The Business Standard focused on former US Secretary of State Condoleezza Rice’s opinion that she expects a trade deal between US and India to be finalized over the coming months  “There is so much more we can do for our economies.  My advice to the trade negotiators is — get a deal soon,” Rice said during a conversation with USISPF (US-India Strategic Partnership Forum) board member Purna Saggurti at the second Annual India Leadership Summit here.  “Around the world, geopolitical perspective and shifting global order are driven by technology, oil and emerging markets,” she added…. Touching upon the current scenario of the world order, Rice highlighted the difference of governance styles in democratic and authoritarian regimes.  “One of the great advantages of democracies is that change in the governance and policy can be brought about peacefully through the voice of the people. Authoritarian regimes can make policy quickly but they can also make bad policy without oversight,” she said.”

Economic Times covered commerce and industry minister Piyush Goyal’s opinion on the new bilateral agreement between India and the US during which he stated that India expects support from the US across technology, innovation, skills and quality education and that the two countries should look at a much larger agreement in the years ahead  “We have almost resolved the broad contours of what we are going to announce. I don’t see any great difficulty in closing the gap on the first announcement but both of us are very clear in our minds that given the strong relationship, both at our leaders’ level where PM Modi and President Trump have taken the Indo-US relationship to a new high.  We will come out with a first set of agreement soon,” Goyal said at USISPF’s India Leadership Summit here.… He also said that the two sides believe that India and the US should look at much larger engagement in the days ahead “possibly even leading to an announcement for a bilateral agreement which will go beyond the mere tinkering that we are doing at present”.”

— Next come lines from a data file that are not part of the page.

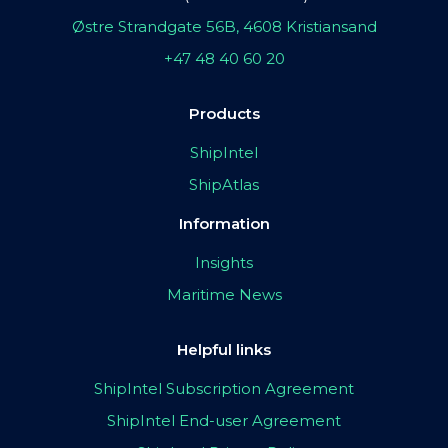
Østre Strandgate 56B, 4608 Kristiansand
+47 48 40 60 20
Products
ShipIntel
ShipAtlas
Information
Insights
Maritime News
Helpful links
ShipIntel Subscription Agreement
ShipIntel End-user Agreement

Finally, a column in The Hindu detailed out why India’s energy trade with the US is expected to grow by 42% in the current financial year based on statements by Petroleum Minister Dharmendra Pradhan during the summit.  “Indian Ministers sought to highlight a strong relationship with the U.S., with Petroleum Minister Dharmendra Pradhan on Monday saying that India is likely to increase its oil and gas imports from the U.S. to $10 billion in the current year… “India has already increased its engagement with the U.S. on oil and gas,” Mr. Pradhan said. “Before 2014, we did not import any oil and gas from the U.S. By 2018-19, we started importing about $6 billion worth from the U.S., and this may go up to $10 billion in 2019-20.  This is due to the gas-based economy this government is setting up in India.”.  Mr. Pradhan further said that India planned to not only meet the ethanol blending target of 10%, but also double it to 20% soon. “Only less than 1% of ethanol blending was taking place in 2014-15,” Mr. Pradhan said.  “Today 6% blending is taking place just from ethanol from sugar sources.  Our target is not 10% blending, but 20%, by focussing on other raw materials beyond sugar such as corn, and rotten foodgrains.”